[Opening Extract to read section]
History Weighted Regression

Intuitively, when we look at history data to make a reasonable guess of the current situation, we tend to at first identify similar cases to our current situation. For example, say we are trying to predict a stock price with some companies’ fundamental data (could be more than 1 company). Then amongst those similar cases, we tend to take a deeper look at those that are farther away from the historical mean, because they usually bear more interesting information, and the average cases are plenty and they could just fluctuate due to noise.


This documentation is based on the following three papers written by Megan Szasonis, Mark Kritzman and David Turkington.

  1. Addition by Subtraction: A Better Way to Forecast Factor Returns (and Everything Else). (2020)

  2. Relevance. (2021)

  3. Partial Sample Regressions. (2019)

We mostly implement by choosing the consensus used in [Relevance] to be more consistent in notations.

Introduction and Ideas

The history weighed regression method proposed by Megan Szasonis, Mark Kritzman and David Turkington, has the following three key features, as written in [Addition by Subtraction]:

  1. The prediction from a linear regression equation is mathematically equivalent to a weighted average of the past values of the dependent variable, in which the weights are the relevance of the independent observations.

  2. Relevance within this context is defined as the sum of statistical similarity and informativeness, both of which are defined as Mahalanobis distances.

  3. Together, these features allow researchers to censor less relevant observations and derive more reliable predictions of the dependent variable.

Simply speaking, this is a method that selects a subsample based on how relevant each history instance in the training set is to our test instance, and run prediction on the subsample (i.e., a given percentage of all events ranked by relevance). Moreover, when one chooses to use run prediction over all events (i.e., 100% of all events ranked by relevance), this method’s result coincide with OLS.

Definitions and Concepts


To keep the notations consistent in this document, we assume all vectors are column vectors (the common way in linear algebra textbooks, though not in machine learning books), and an n-by-k matrix storing data has n instances and k features (the usual way people implement in pandas.).
[Closing Extract to read section]
[Opening Material provided section]
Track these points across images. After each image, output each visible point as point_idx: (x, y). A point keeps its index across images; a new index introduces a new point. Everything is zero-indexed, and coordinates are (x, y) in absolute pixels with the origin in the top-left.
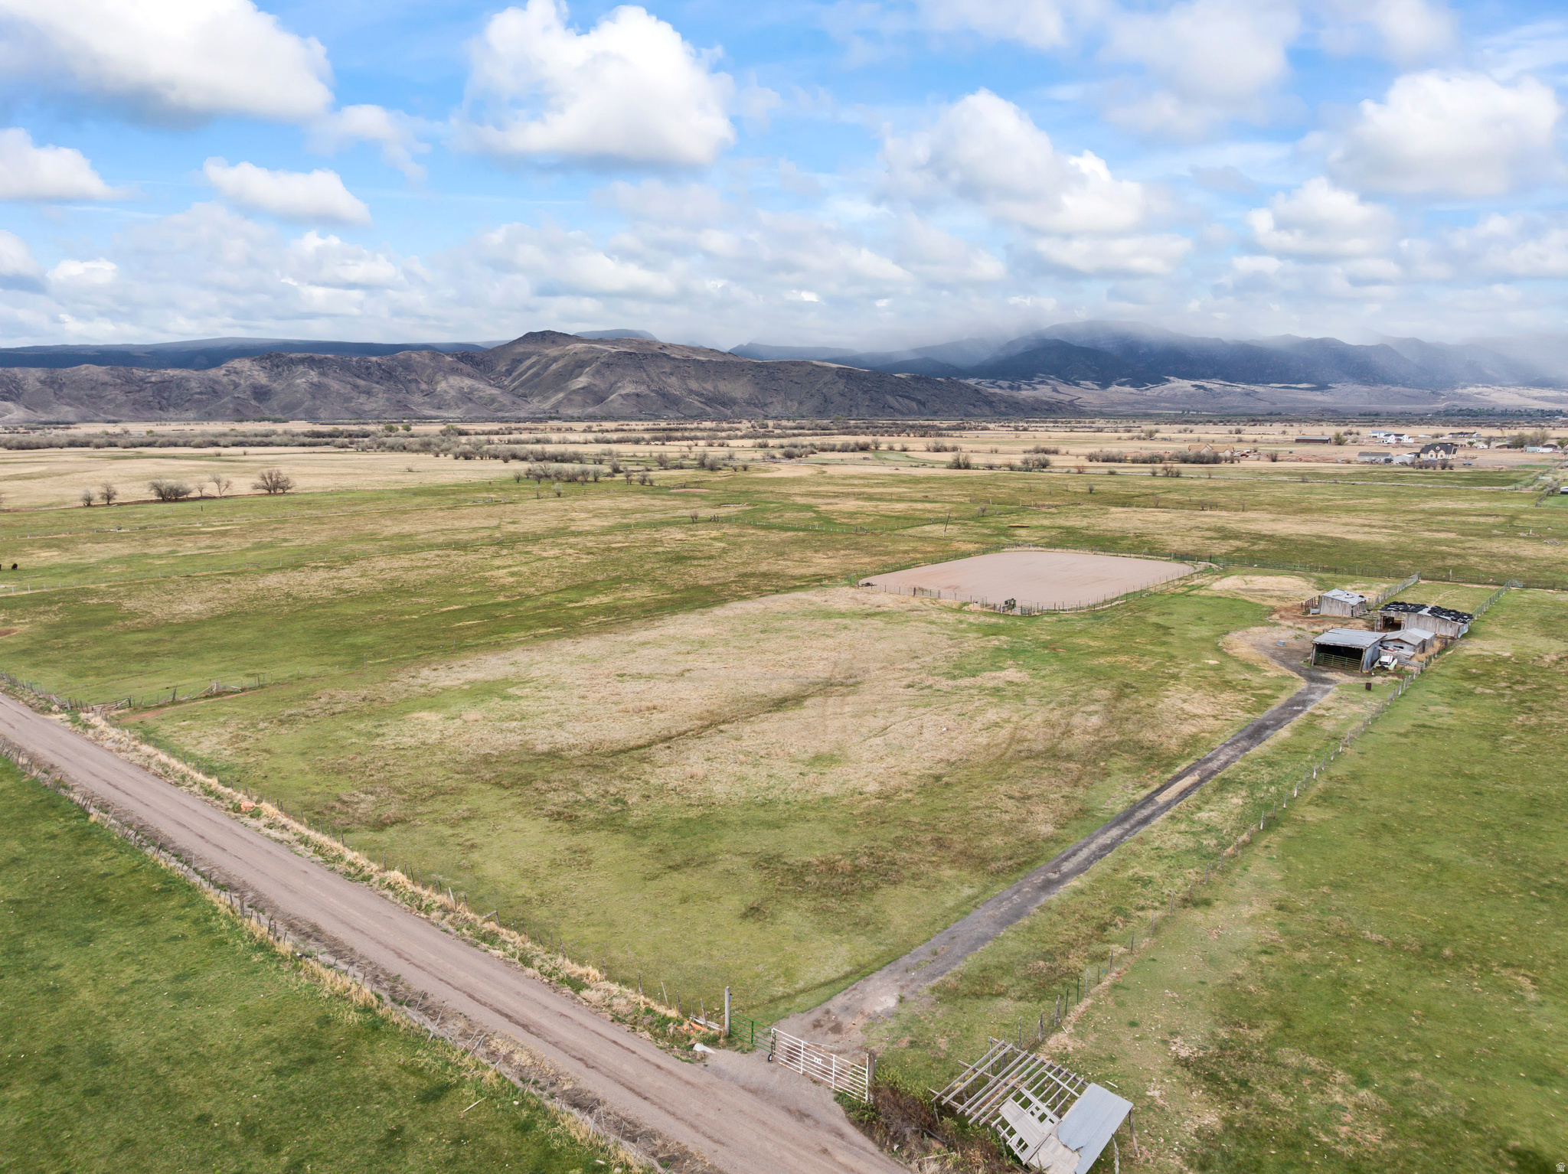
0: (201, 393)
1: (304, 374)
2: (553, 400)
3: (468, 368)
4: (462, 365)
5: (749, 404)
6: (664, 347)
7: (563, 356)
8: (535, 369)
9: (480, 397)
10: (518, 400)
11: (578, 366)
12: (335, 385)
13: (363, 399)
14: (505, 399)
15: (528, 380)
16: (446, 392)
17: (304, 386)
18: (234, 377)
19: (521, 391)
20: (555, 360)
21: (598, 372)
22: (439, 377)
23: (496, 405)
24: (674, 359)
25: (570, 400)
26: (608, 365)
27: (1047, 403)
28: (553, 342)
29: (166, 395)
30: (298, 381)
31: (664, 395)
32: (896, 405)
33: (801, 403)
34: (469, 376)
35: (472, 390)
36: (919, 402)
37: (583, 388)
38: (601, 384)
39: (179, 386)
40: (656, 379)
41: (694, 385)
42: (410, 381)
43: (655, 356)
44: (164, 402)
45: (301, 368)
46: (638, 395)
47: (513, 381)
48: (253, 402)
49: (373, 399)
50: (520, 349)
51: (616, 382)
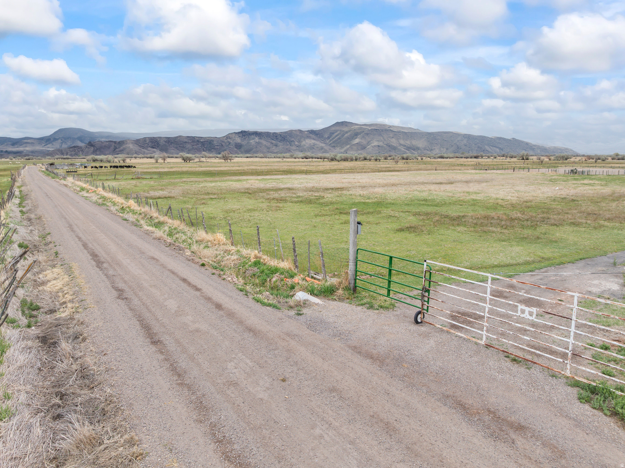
0: (217, 146)
1: (253, 139)
2: (345, 148)
3: (313, 136)
4: (311, 135)
5: (425, 149)
6: (390, 127)
7: (350, 131)
8: (339, 136)
9: (317, 147)
10: (332, 148)
12: (264, 142)
13: (274, 148)
14: (327, 148)
15: (336, 141)
16: (304, 145)
17: (253, 143)
18: (229, 140)
19: (333, 145)
20: (347, 132)
21: (363, 137)
22: (303, 140)
24: (394, 131)
26: (367, 134)
28: (346, 126)
29: (205, 146)
30: (251, 141)
31: (389, 146)
32: (490, 150)
33: (447, 149)
34: (314, 139)
35: (314, 145)
36: (500, 149)
37: (357, 143)
38: (364, 142)
39: (210, 143)
40: (386, 140)
41: (402, 142)
42: (292, 141)
43: (386, 130)
44: (205, 149)
45: (253, 136)
46: (379, 146)
47: (330, 141)
48: (235, 149)
49: (278, 148)
50: (333, 129)
51: (370, 141)
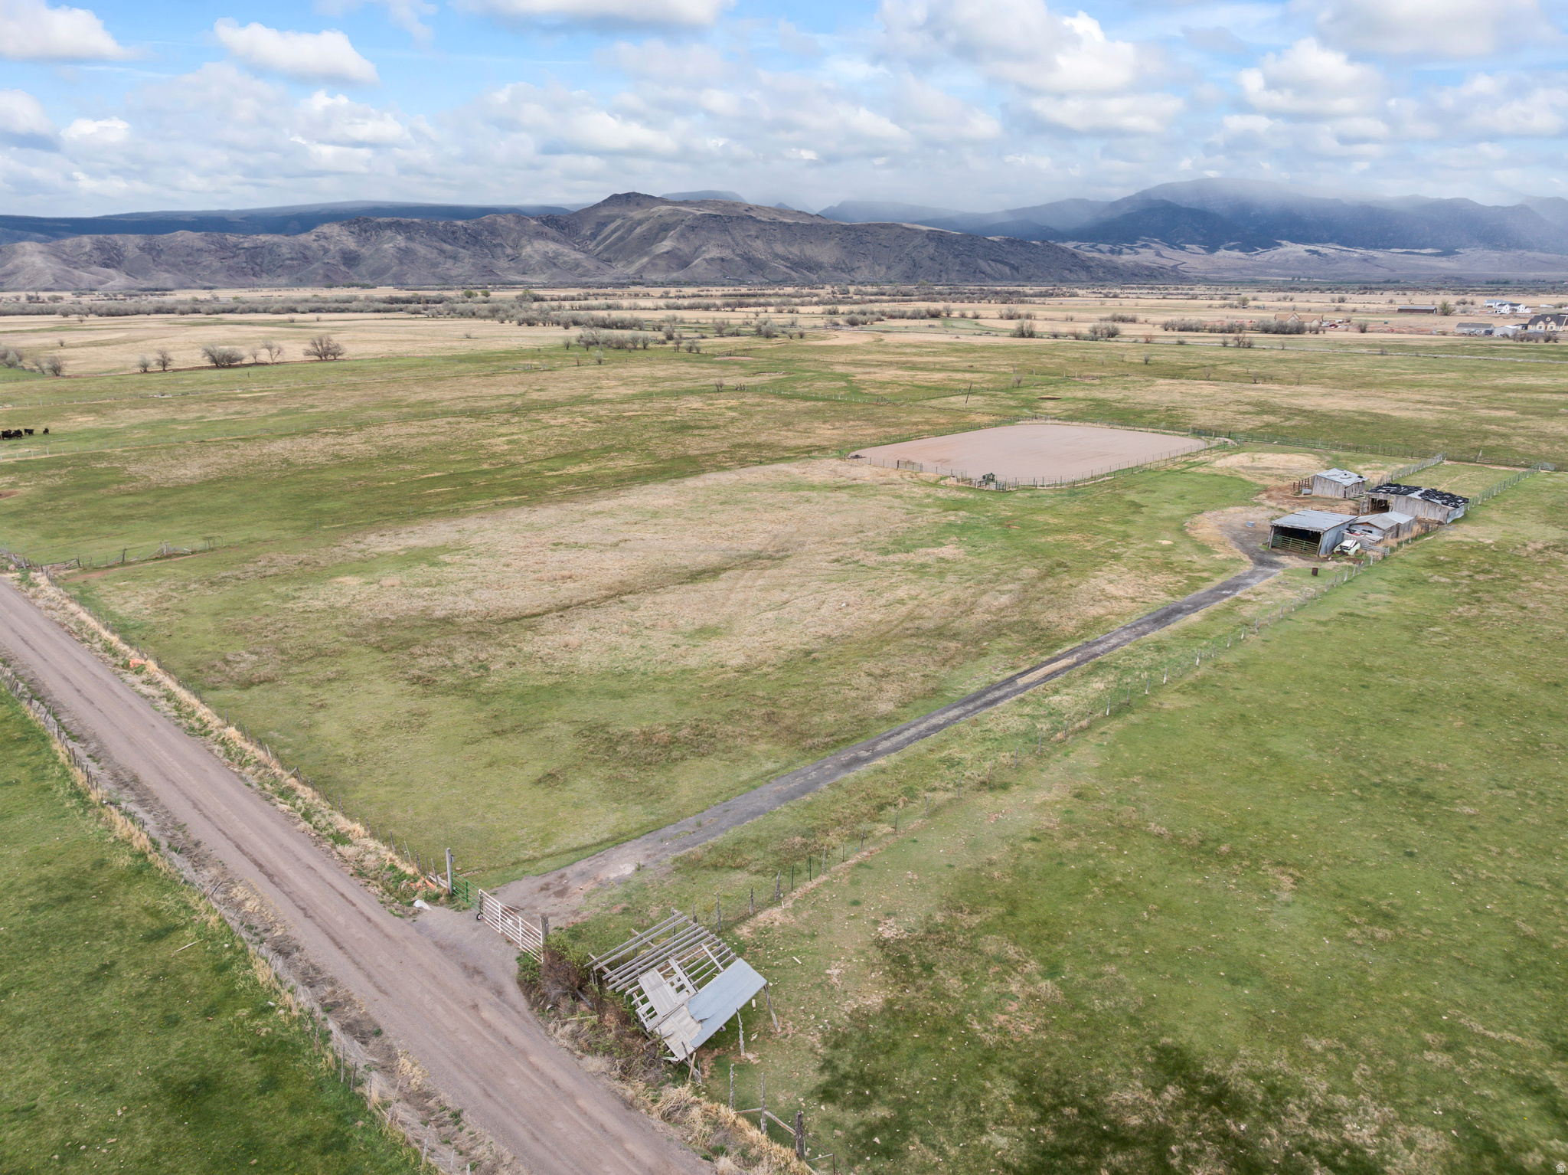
0: (292, 259)
1: (391, 239)
2: (637, 265)
3: (552, 232)
4: (547, 229)
5: (835, 268)
6: (750, 208)
7: (647, 219)
8: (619, 233)
9: (565, 262)
10: (602, 265)
11: (663, 229)
12: (421, 250)
13: (449, 263)
14: (589, 264)
15: (612, 244)
16: (530, 256)
17: (392, 251)
18: (323, 242)
19: (606, 255)
20: (640, 223)
21: (682, 235)
22: (524, 241)
23: (580, 270)
24: (760, 222)
25: (654, 265)
26: (692, 228)
27: (1147, 268)
28: (638, 204)
29: (258, 261)
30: (386, 246)
31: (748, 259)
32: (988, 270)
33: (889, 268)
34: (554, 240)
35: (557, 255)
36: (1013, 267)
37: (667, 252)
38: (685, 248)
39: (271, 251)
40: (741, 242)
41: (779, 249)
42: (495, 246)
43: (741, 218)
44: (257, 268)
45: (388, 233)
46: (722, 260)
47: (598, 245)
48: (343, 268)
49: (459, 264)
50: (605, 212)
51: (700, 246)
[Closing Material provided section]
Pick up the history weighted regression write-up above right after its last sentence and continue it.

Expected answer -
Mahalanobis Distances

Suppose we have an N-by-k data matrix \(X\), with \(N\) many instances and \(k\) features. Think about \(X\) as our training set. Then we can calculate the features covariance matrix (k-by-k) as

\[\Omega = \frac{1}{N-1} X^T X\]

Assuming the \(\Omega\) is symmetric positive definite (i.e., no 0 variances), then we can calculate the Fisher information matrix \(\Omega^{-1}\) (though strictly speaking it is only true asymptotically in the frequentist sense, but we borrow the name here anyway).

The Mahalanobis Distance of two instances \(x_i, x_j\) are defined as follows in the quadratic form:

\[d_M(x_i, x_j) = \frac{1}{2} (x_i - x_j)^T \Omega^{-1} (x_i - x_j) \ge 0\]

because \(\Omega^{-1}\) is also symmetric and positive definite.

Intuitively, because \(\Omega\) records the variances among our data for each feature around the mean, \(\Omega^{-1}\) records how tight the training data are for each feature around the mean. Therefore, \(x^T \Omega^{-1} x\) is the amount of information along the direction \(x\): The larger the value, the larger the amount of information. Hence \(d_M(x_i, x_j)\) quantifies the amount of information given the training data between two specific instances \((x_i, x_j)\), and the two instances are arbitrary as they do not have to all come from training set or test set, though we often assume \(x_i\) to be a past instance and \(x_j\) to be a test instance for interpretability.


Now we define the similarity between two instances \((x_i, x_j)\) as the negative of their Mahalanobis distance:

\[sim(x_i, x_j) = -\frac{1}{2} (x_i - x_j)^T \Omega^{-1} (x_i - x_j) = -d_M(x_i, x_j) \le 0\]

Trivially, when \(x_i = x_j\) then they are the most similar pair and the similarity will become 0, the largest value. This quantity measures how similar two instances are, based on our training set. The larger the value, the more similar they are, and as a result the less information one can get.


Remember that \(x^T \Omega^{-1} x\) is the amount of information along the direction \(x\) away from the mean, we can therefore define the informativeness as below:

\[info(x_i) = \frac{1}{2} (x_i - \bar{x})^T \Omega^{-1} (x_i - \bar{x}) \ge 0\]

where \(\bar{x}\) is the mean of our training data \(X\) for each feature. The larger the value, the less similar \(x_i\) is to the mean, and therefore the more information it brings.


Similarity and informativeness are addressing different aspects of the data. They are in some sense the opposite of each other but with some nuances here: similarity is used to measure between two instances whereas informativeness is used to measure between one instance to the training data. We will combine the two together to form the key value for the history weighted regression method called relevance.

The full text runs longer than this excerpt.